Aujourd’hui, il intervient ici comme porte-parole d’une association qu’il a cofondée, intitulée Pour une agriculture du vivant. Parmi les missions portées par cette association figure notamment celle de définir le mieux possible ce qu’est un bon produit.
Pourquoi mesurer la qualité des aliments
Arnaud Daguin insiste sur l’idée que ce que nous mangeons nous constitue directement. L’alimentation ne relève pas seulement du goût ou du plaisir, mais participe pleinement à notre physiologie.

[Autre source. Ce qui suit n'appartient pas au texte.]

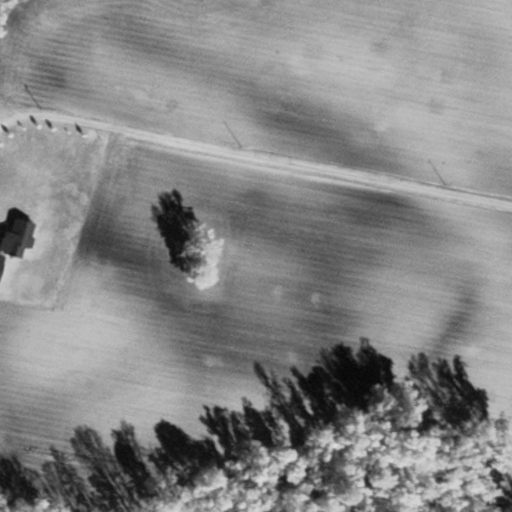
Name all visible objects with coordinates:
building: (16, 239)
building: (1, 258)
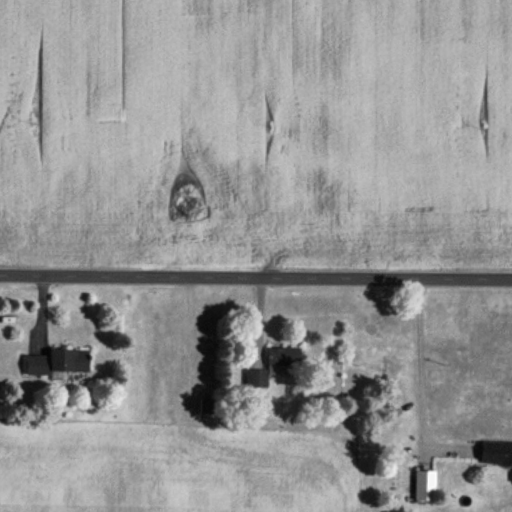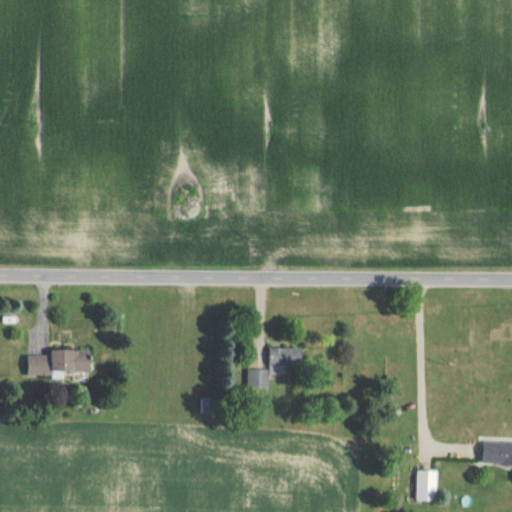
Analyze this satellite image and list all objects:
road: (255, 277)
building: (280, 361)
building: (55, 366)
road: (418, 367)
building: (253, 383)
building: (494, 457)
building: (422, 489)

Il donne plusieurs exemples :
- lorsqu’on mange un bon pain fait avec une bonne farine, la minéralité de cette farine va directement au cœur de nos cellules ;
- lorsqu’on mange de bons fruits, tous les nutriments qu’ils contiennent viennent s’ajouter à notre propre vivant ;
- lorsqu’on mange un yaourt ou un fromage au lait cru, toute la microbiologie et les ferments lactiques qu’ils renferment viennent enrichir notre microbiote.

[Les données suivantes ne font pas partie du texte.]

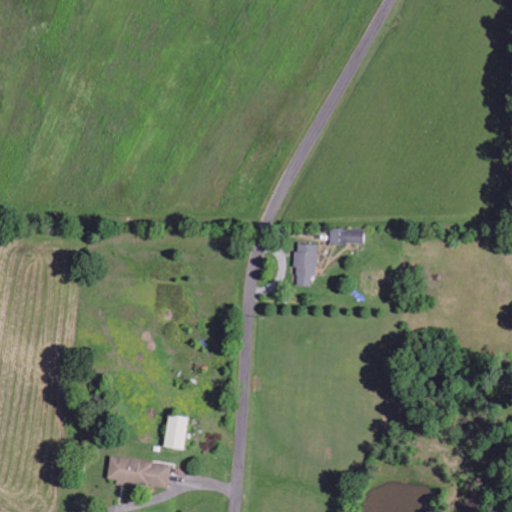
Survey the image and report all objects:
building: (347, 235)
road: (263, 240)
building: (306, 263)
building: (176, 431)
building: (140, 472)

À partir de ces exemples, il affirme qu’il est essentiel de savoir ce qu’il y a réellement dans les produits que l’on consomme. Il va même plus loin en disant que c’est peut-être là la chose la plus importante à connaître.
Un enjeu encore au début de sa compréhension
Selon lui, la capacité à mesurer précisément la qualité des aliments n’en est encore qu’à ses débuts. On commence seulement à comprendre ce qu’il faut mesurer et ce qu’il convient d’observer dans les aliments.
L’objectif est de pouvoir analyser, par exemple dans « une petite pomme comme celle-là », le capital nutritionnel qu’elle contient réellement. Mais cette mesure, à elle seule, ne suffit pas.
Faire le lien entre le produit, le sol et les pratiques agricoles
Le point qu’Arnaud Daguin juge encore plus important est la capacité à établir des corrélations entre :
- le sol qui a porté l’arbre ou la culture ;
- les pratiques agricoles mises en œuvre autour de cette production ;
- ce qui a été fait au sol ;
- les produits issus de ce sol ;
- et, plus largement, les animaux qui auraient pu consommer ces productions avant d’être eux-mêmes consommés par l’être humain.
Il évoque ici une chaîne trophique et une chaîne nutritionnelle faites de relations et de corrélations. Pour lui, ces liens existent de manière évidente, mais aujourd’hui on ne sait ni les expliquer clairement, ni même les montrer de façon satisfaisante.
Le besoin d’une mesure en temps réel et en routine
Arnaud Daguin affirme que nous avons besoin d’une agriculture capable de mesurer :
- en temps réel ;
- en permanence ;
- de façon routinière ;
- et à coût accessible.
Il s’agit de pouvoir connaître tout ce qu’il y a dans un produit, puis de relier cette composition nutritionnelle aux pratiques qui ont permis d’amener ces nutriments dans ce produit.
Ces corrélations sont présentées comme fondamentales. Selon lui, l’agriculture de demain doit être capable de produire cette connaissance, c’est-à-dire de comprendre ce qu’elle fait et de le mesurer.
Le projet FOOD SCANNER et l’appel à l’action
Dans l’esprit du projet FOOD SCANNER, Arnaud Daguin explique que cela passe par des opérations de financement et de soutien à de nouveaux outils :
- des appareils de mesure ;
- des pratiques de mesure ;
- des avancées scientifiques.
Il souligne l’importance des appels à projets et de la manière d’y répondre. C’est, selon lui, en finançant « par petits bouts » ces développements que l’on pourra construire collectivement un système massivement collaboratif et open source.
Ce système devrait permettre, à terme, de dire pour chaque produit :
- ce qu’il contient ;
- pourquoi il est bon ;
- et comment il en est arrivé là.
Conclusion
L’intervention se termine sur un appel clair : il faut se mobiliser pour rendre possible cette capacité de mesure et de compréhension des aliments. Pour Arnaud Daguin, il ne s’agit pas d’un sujet secondaire, mais d’un enjeu fondamental, dont « notre avenir à tous » dépend.